Returned home from Rehab. Have been VERY busy (especially during this Christmas time of year) in arranging appointments with Medical Professionals to support me in whatever ways that are appropriate/beneficial to the current needs of my chronic condition.
A recall in general regarding my first experience in 'Rehab'.:
Was given a notebook and pen from my speech pathologist to write down anything I might be feeling at the time.
I wrote down that I NEED to follow through step by step if I'm going to achieve all that I can gain in the time that I'm there (sometimes found that difficult but "pushed on"). Exercising by pushing the manual wheelchair around the wards did improve my core strength. I especially noticed that by the time I returned home.

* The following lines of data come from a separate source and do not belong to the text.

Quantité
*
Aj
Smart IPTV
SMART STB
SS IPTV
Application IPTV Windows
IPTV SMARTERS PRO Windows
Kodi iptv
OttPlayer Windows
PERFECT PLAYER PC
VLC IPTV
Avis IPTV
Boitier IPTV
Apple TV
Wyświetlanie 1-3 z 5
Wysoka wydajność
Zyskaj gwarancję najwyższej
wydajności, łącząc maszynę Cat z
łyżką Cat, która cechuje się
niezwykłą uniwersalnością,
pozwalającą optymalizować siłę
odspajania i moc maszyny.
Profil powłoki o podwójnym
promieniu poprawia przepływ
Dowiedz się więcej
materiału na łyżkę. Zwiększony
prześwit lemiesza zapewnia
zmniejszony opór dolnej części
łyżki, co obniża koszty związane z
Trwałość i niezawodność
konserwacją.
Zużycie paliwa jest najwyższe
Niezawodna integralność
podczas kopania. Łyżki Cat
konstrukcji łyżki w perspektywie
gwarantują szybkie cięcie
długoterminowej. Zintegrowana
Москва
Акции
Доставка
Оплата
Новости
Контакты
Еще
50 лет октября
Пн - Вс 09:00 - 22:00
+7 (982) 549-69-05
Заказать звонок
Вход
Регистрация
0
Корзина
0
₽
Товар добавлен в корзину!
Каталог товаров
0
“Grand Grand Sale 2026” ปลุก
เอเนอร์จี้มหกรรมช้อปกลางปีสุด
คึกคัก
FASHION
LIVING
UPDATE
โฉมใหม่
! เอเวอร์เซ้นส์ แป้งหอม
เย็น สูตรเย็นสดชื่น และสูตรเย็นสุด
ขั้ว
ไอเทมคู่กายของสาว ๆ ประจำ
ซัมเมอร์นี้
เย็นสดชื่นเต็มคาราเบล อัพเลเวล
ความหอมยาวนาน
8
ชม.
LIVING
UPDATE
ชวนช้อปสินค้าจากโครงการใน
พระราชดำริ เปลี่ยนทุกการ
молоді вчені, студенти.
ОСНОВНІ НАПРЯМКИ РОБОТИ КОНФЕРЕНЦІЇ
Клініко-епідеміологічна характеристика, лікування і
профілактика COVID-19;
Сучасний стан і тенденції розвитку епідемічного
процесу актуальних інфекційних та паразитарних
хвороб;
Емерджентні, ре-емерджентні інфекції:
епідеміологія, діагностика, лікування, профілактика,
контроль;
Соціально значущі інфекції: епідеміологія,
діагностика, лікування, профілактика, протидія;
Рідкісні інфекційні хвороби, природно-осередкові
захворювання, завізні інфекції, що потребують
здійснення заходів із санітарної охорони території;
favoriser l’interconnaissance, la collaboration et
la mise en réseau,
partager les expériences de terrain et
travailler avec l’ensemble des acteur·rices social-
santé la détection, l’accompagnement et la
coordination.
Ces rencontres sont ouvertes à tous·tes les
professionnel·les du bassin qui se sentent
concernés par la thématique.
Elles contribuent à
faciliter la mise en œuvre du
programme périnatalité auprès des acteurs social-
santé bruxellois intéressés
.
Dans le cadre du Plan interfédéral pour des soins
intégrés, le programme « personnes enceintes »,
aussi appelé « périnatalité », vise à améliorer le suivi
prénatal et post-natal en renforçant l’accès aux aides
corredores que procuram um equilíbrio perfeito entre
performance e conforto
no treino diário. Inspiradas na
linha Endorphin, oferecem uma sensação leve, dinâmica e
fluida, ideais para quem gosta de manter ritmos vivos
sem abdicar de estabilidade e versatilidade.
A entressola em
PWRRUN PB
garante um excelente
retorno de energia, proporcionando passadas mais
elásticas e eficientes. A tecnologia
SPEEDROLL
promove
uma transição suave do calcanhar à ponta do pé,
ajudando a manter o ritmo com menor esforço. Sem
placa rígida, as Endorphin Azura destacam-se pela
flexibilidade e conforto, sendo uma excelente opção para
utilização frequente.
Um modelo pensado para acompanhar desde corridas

Before I entered Rehab. I felt unable to cope with the disease and even
through many times of the feelings of solitude I would want to cry every second of every minute of every hour of every day. Oftentimes it seemed to me that I was doing just that whether physically or even spiritually but, my God and Saviour always pulled and pulls me through, learning and appreciating all He has given me and will always give me (providing I always seek His help). I'm quite sure that with the challenges I've been presented with in life that if it wasn't for Him, I most probably wouldn't be here even to type this to you (or for myself).
Am tap, tap tapping these keys. Am "tiredish" but am very much privileged in sharing my journey.
My medicines have not helped my weight gain in fact I believe that thay have contributed to it due to the chemical lowering of my metabolic rate. At last I've been given a medicine that has been "tailormade" for me. According to Anna (my Rehab. Speech Pathologist) about every second person in the population is taking and benefits from an anti-depressant as a support in this complicated world. I literally thank the Lord for all His help in looking after all my needs. Sometimes help has to be sought for Jesus to help us. He is a practical God and works through many ways just for us (if we want His help). Over the years, I've found I constantly need His assistance. Talking/praying to Him has kept me close to Himself. He does deserve to be thanked.
NOTEBOOK entries:
8/12/'09 -
Life sucks at this point!
9/12/'09 -
It's still sucking but realise that I need to deal with it to improve.
"Thank you" to God, for Anna (Speech Pathologist). She has been an injection of marvellous positivity. It's because she's been empathetic (compassionate) to the needs that I have.
Searching what will assist me.
It's good that I've learned new strategies and adding them to my personal life's journey.
Helpful comments ("gems") from REHAB.:
* "Stress Less" (Fiona - Nurse).
* "Take it A day at A time".
* "Stop putting TOO much pressure on myself".
10/12/'09 -
Wish it was my release day (from Rehab.) TODAY! Have spent nearly three (3) weeks here. Have got three (3) days to go until then. Looking forward to my hubby visiting me today. A Rehab. Receptionist has just walked in with a vase of beautiful freshly-picked Roses from her garden. She stayed and explained what each Rose was called. They are "deliciously" fragrant. "Thank you Lord". I feel and know in my heart there is joy and beauty.
CHRISTMAS day is in three (3) days. Yay!